08/10/2003 - 7:00
Já não há mais nenhum obstáculo visível na pista para que as novas apostas da Embraer, os aviões EMB 170 e 190, possam decolar. Depois de nove meses com sérias dificuldades de obter crédito do governo para a exportação, o presidente da companhia, Maurício Botelho, tem tudo certo para assinar nesta semana com o BNDES um contrato de US$ 1 bilhão para o financiamento à exportação de suas aeronaves. O valor garante as vendas efetivadas este ano. Para 2004, uma outra linha de crédito está sendo negociada. Os detalhes do contrato estão cobertos de sigilo, para não instigar a concorrência da Bombardier, do Canadá, que há dez anos disputa com a Embraer, palmo a palmo, o terceiro lugar como a maior indústria de avião do planeta. Para não afetar o pregão da Bolsa de Valores, a empresa e o banco estão mantendo sob sigilo a data exata da assinatura do contrato. Segundo apurou DINHEIRO, será uma complexa operação triangular, decidida no Palácio do Planalto, na qual o Tesouro Nacional vai transferir ao banco 2,5% do valor de cada avião exportado, a título de redução dos riscos. Cada aeronave custa cerca de US$ 30 milhões. ?A saúde da Embraer é fundamental?, disse o presidente do banco, Carlos Lessa. ?Qualquer turbulência na empresa afeta a saúde do banco.?
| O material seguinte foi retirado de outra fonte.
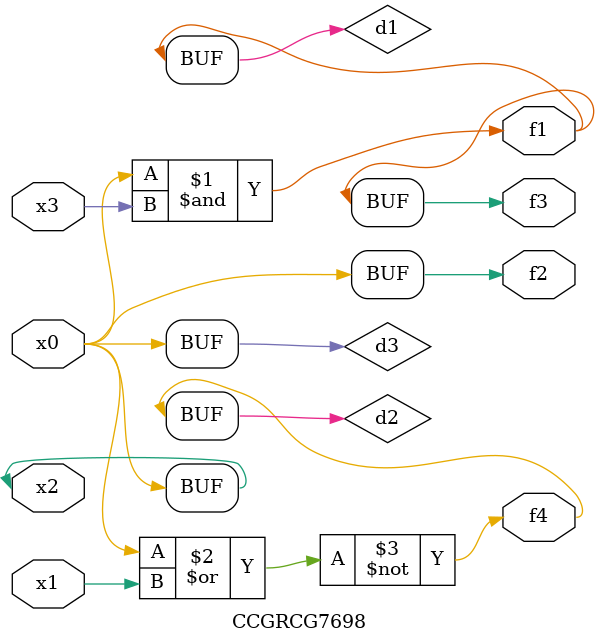
<source format=v>
module CCGRCG7698(
	input x0, x1, x2, x3,
	output f1, f2, f3, f4
);

	wire d1, d2, d3;

	and (d1, x2, x3);
	nor (d2, x0, x1);
	buf (d3, x0, x2);
	assign f1 = d1;
	assign f2 = d3;
	assign f3 = d1;
	assign f4 = d2;
endmodule

</source>
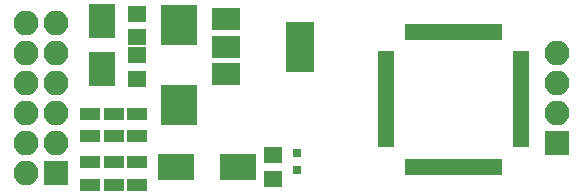
<source format=gbr>
%TF.GenerationSoftware,KiCad,Pcbnew,4.0.7-e2-6376~58~ubuntu16.04.1*%
%TF.CreationDate,2017-12-06T16:05:08+02:00*%
%TF.ProjectId,ecu_emu,6563755F656D752E6B696361645F7063,rev?*%
%TF.FileFunction,Soldermask,Top*%
%FSLAX46Y46*%
G04 Gerber Fmt 4.6, Leading zero omitted, Abs format (unit mm)*
G04 Created by KiCad (PCBNEW 4.0.7-e2-6376~58~ubuntu16.04.1) date Wed Dec  6 16:05:08 2017*
%MOMM*%
%LPD*%
G01*
G04 APERTURE LIST*
%ADD10C,0.100000*%
%ADD11R,1.650000X1.400000*%
%ADD12R,2.200000X2.900000*%
%ADD13R,0.750000X0.750000*%
%ADD14R,2.100000X2.100000*%
%ADD15O,2.100000X2.100000*%
%ADD16R,1.700000X1.100000*%
%ADD17R,2.400000X4.200000*%
%ADD18R,2.400000X1.900000*%
%ADD19R,1.400000X0.650000*%
%ADD20R,0.650000X1.400000*%
%ADD21R,3.100000X3.350000*%
%ADD22R,3.150000X2.200000*%
G04 APERTURE END LIST*
D10*
D11*
X41500000Y-24000000D03*
X41500000Y-22000000D03*
X41500000Y-25500000D03*
X41500000Y-27500000D03*
X53000000Y-34000000D03*
X53000000Y-36000000D03*
D12*
X38500000Y-26653000D03*
X38500000Y-22653000D03*
D13*
X55000000Y-33775000D03*
X55000000Y-35225000D03*
D14*
X34640000Y-35480000D03*
D15*
X32100000Y-35480000D03*
X34640000Y-32940000D03*
X32100000Y-32940000D03*
X34640000Y-30400000D03*
X32100000Y-30400000D03*
X34640000Y-27860000D03*
X32100000Y-27860000D03*
X34640000Y-25320000D03*
X32100000Y-25320000D03*
X34640000Y-22780000D03*
X32100000Y-22780000D03*
D16*
X41500000Y-32400000D03*
X41500000Y-30500000D03*
X37500000Y-32400000D03*
X37500000Y-30500000D03*
X39500000Y-32400000D03*
X39500000Y-30500000D03*
X41500000Y-36500000D03*
X41500000Y-34600000D03*
X37500000Y-36500000D03*
X37500000Y-34600000D03*
X39500000Y-36500000D03*
X39500000Y-34600000D03*
D17*
X55300000Y-24800000D03*
D18*
X49000000Y-24800000D03*
X49000000Y-27100000D03*
X49000000Y-22500000D03*
D19*
X62550000Y-25500000D03*
X62550000Y-26000000D03*
X62550000Y-26500000D03*
X62550000Y-27000000D03*
X62550000Y-27500000D03*
X62550000Y-28000000D03*
X62550000Y-28500000D03*
X62550000Y-29000000D03*
X62550000Y-29500000D03*
X62550000Y-30000000D03*
X62550000Y-30500000D03*
X62550000Y-31000000D03*
X62550000Y-31500000D03*
X62550000Y-32000000D03*
X62550000Y-32500000D03*
X62550000Y-33000000D03*
D20*
X64500000Y-34950000D03*
X65000000Y-34950000D03*
X65500000Y-34950000D03*
X66000000Y-34950000D03*
X66500000Y-34950000D03*
X67000000Y-34950000D03*
X67500000Y-34950000D03*
X68000000Y-34950000D03*
X68500000Y-34950000D03*
X69000000Y-34950000D03*
X69500000Y-34950000D03*
X70000000Y-34950000D03*
X70500000Y-34950000D03*
X71000000Y-34950000D03*
X71500000Y-34950000D03*
X72000000Y-34950000D03*
D19*
X73950000Y-33000000D03*
X73950000Y-32500000D03*
X73950000Y-32000000D03*
X73950000Y-31500000D03*
X73950000Y-31000000D03*
X73950000Y-30500000D03*
X73950000Y-30000000D03*
X73950000Y-29500000D03*
X73950000Y-29000000D03*
X73950000Y-28500000D03*
X73950000Y-28000000D03*
X73950000Y-27500000D03*
X73950000Y-27000000D03*
X73950000Y-26500000D03*
X73950000Y-26000000D03*
X73950000Y-25500000D03*
D20*
X72000000Y-23550000D03*
X71500000Y-23550000D03*
X71000000Y-23550000D03*
X70500000Y-23550000D03*
X70000000Y-23550000D03*
X69500000Y-23550000D03*
X69000000Y-23550000D03*
X68500000Y-23550000D03*
X68000000Y-23550000D03*
X67500000Y-23550000D03*
X67000000Y-23550000D03*
X66500000Y-23550000D03*
X66000000Y-23550000D03*
X65500000Y-23550000D03*
X65000000Y-23550000D03*
X64500000Y-23550000D03*
D21*
X45000000Y-29750000D03*
X45000000Y-23000000D03*
D22*
X50000000Y-35000000D03*
X44750000Y-35000000D03*
D14*
X77000000Y-32940000D03*
D15*
X77000000Y-30400000D03*
X77000000Y-27860000D03*
X77000000Y-25320000D03*
M02*

</source>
Este ano, o BNDES chegou a soltar US$ 790 milhões para a
Embraer financiar a venda de 40 aviões ERJ 145, mas fez exigências quase insuperáveis para alavancar o lançamento do EMB 170. A empresa pediu a intervenção de Brasília. Lessa então apresentou aos chefes números assustadores, ainda hoje mantidos no mais absoluto sigilo. Segundo suas contas, o banco comprometeu R$ 22 bilhões (US$ 8 bilhões) em operações diretas e indiretas da Embraer, para um patrimônio líquido de R$ 16 bilhões. No governo passado, a Embraer tinha uma relação privilegiada com o BNDES. ?Eles exportavam primeiro e comunicavam depois?, queixa-se Darc Costa, vice-presidente da instituição. A Embraer precisa produzir 160 jatos por ano para se manter no azul. Precisa também de US$ 4,5 bilhões ao ano de financiamentos. Com um ministro, Lessa foi catastrófico: ?Se algum cliente da Embraer quebrar nos Estados Unidos, o BNDES quebra junto?. A direção do banco vem forçando a Embraer a encontrar fontes externas de financiamento. Também está exigindo que a indústria aumente o percentual de partes e peças fabricadas no Brasil, hoje em 40%. Neste momento, a Embraer está forçando a GE a aumentar as peças brasileiras das turbinas do 170 e do 190. ?Temos uma relação inseparável com o BNDES?, lembra Horácio Aragones Forjaz, vice-presidente da Embraer.
A produção da nova família de aviões da empresa foi uma decisão ousada e perigosa. Foi preciso antes conspirar com as companhias aéreas dos EUA para minar o poderoso lobby dos sindicatos de pilotos de jatos de grande porte. A partir de 1994, os sindicatos acertaram com as companhias a proibição de vôos regionais com mais de 50 lugares. Foi ótimo para a expansão da Embraer e a Bombardier. Mas deixou um nicho de mercado em aberto, os vôos de média distância, em aviões entre 60 e 100 lugares. Esse nicho representou, em 2002, 61% do mercado dos EUA. O menor Boeing tem 113 lugares; a nova família da Embraer tem entre 70 e 108 assentos. Antes de iniciar a produção industrial, há três anos, o diretor de Inteligência de Mercado da empresa, Orlando Ferreira Neto, acertou em segredo com a direção da US Airways quebrar o acordo com os sindicatos. Isso ocorreu em janeiro. Em meados do ano, a American Airlines e a Delta também mudaram seus acordos. Neste momento, Continental e United renegociam com os sindicatos. ?A aposta de todas essas empresas é nos EMB 170 e 190?, comemora Ferreira. ?Será difícil à Bombardier correr atrás do prejuízo.? Em fins de novembro, será entregue o primeiro EMB 170, à Alitalia. Na seqüência, cinco outras aeronaves irão para a US Airways. Já foram vendidos 244 aviões EMB 170, com pagamentos fechados, e há outras 309 opções de vendas. Em 2004, a Embraer deve subir ao pódio da aviação comercial como a terceira maior em volume de vendas, descolando-se da Bombardier, atrás apenas da Boeing e Air Bus. O acordo com o BNDES será como um vento de cauda.